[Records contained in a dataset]

● ● ●

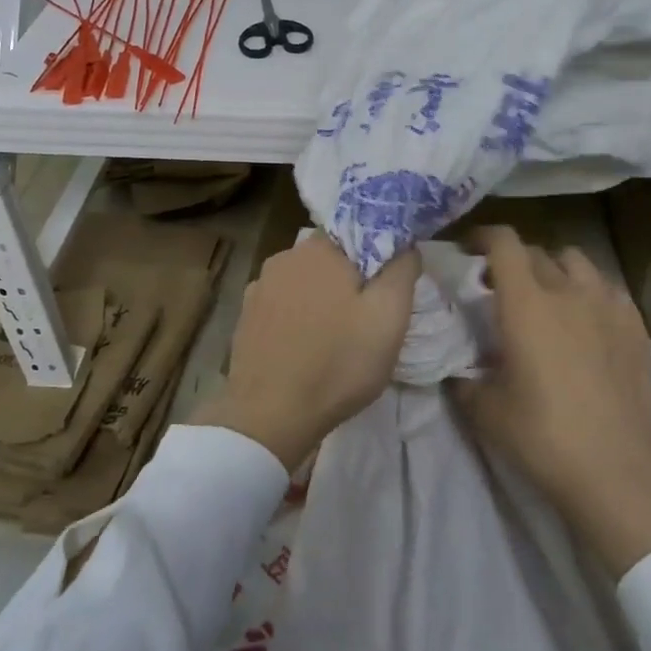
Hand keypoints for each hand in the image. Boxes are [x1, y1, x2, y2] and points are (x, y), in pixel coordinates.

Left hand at [201, 234, 419, 470]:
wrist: (270, 416)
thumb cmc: (338, 363)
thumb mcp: (390, 317)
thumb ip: (402, 270)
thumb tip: (405, 245)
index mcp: (319, 248)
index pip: (357, 234)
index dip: (377, 260)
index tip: (388, 291)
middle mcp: (283, 258)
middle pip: (330, 260)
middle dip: (350, 282)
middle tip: (368, 320)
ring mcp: (258, 288)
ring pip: (304, 284)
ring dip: (322, 302)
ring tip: (337, 338)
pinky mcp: (245, 318)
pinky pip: (282, 307)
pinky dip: (298, 320)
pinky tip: (307, 348)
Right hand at [447, 225, 650, 577]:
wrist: (617, 469)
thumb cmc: (543, 436)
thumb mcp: (486, 411)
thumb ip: (465, 380)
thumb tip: (458, 370)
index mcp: (526, 303)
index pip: (503, 243)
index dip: (483, 236)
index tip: (469, 249)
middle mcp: (568, 291)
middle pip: (537, 252)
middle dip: (514, 260)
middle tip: (501, 286)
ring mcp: (608, 306)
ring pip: (578, 262)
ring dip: (555, 268)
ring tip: (548, 295)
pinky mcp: (636, 327)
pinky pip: (608, 288)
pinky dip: (589, 290)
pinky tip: (586, 318)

● ● ●

Copy every line of the data word for word, omitting the images.

## Answer area
Hand keypoints for each hand in the image. Boxes are [x1, y1, x2, y2] and points are (x, y), in pixel coordinates.

Left hand at [201, 234, 419, 470]:
wrist: (270, 416)
thumb cmc: (338, 363)
thumb mcp: (390, 317)
thumb ip: (402, 270)
thumb tip: (405, 245)
index mcp: (319, 248)
index pip: (357, 234)
index dip: (377, 260)
index tip: (388, 291)
middle mcp: (283, 258)
middle pip: (330, 260)
middle dip: (350, 282)
middle tip: (368, 320)
ring mcp: (258, 288)
ring pip: (304, 284)
ring dip: (322, 302)
ring tip: (337, 338)
pinky mcp: (245, 318)
pinky pip: (282, 307)
pinky dip: (298, 320)
pinky tip: (307, 348)
Right hand at [447, 225, 650, 577]:
wrist: (617, 469)
thumb cmc: (543, 436)
thumb mcp: (486, 411)
thumb ip: (465, 380)
thumb tip: (458, 370)
index mcp: (526, 303)
index pip: (503, 243)
index dip: (483, 236)
index tip: (469, 249)
middle mcp: (568, 291)
middle pip: (537, 252)
middle dip: (514, 260)
middle tip: (501, 286)
ring mcp: (608, 306)
ring pip: (578, 262)
ring dip: (555, 268)
ring tip: (548, 295)
pinky mcp: (636, 327)
pinky pip: (608, 288)
pinky dip: (589, 290)
pinky tip: (586, 318)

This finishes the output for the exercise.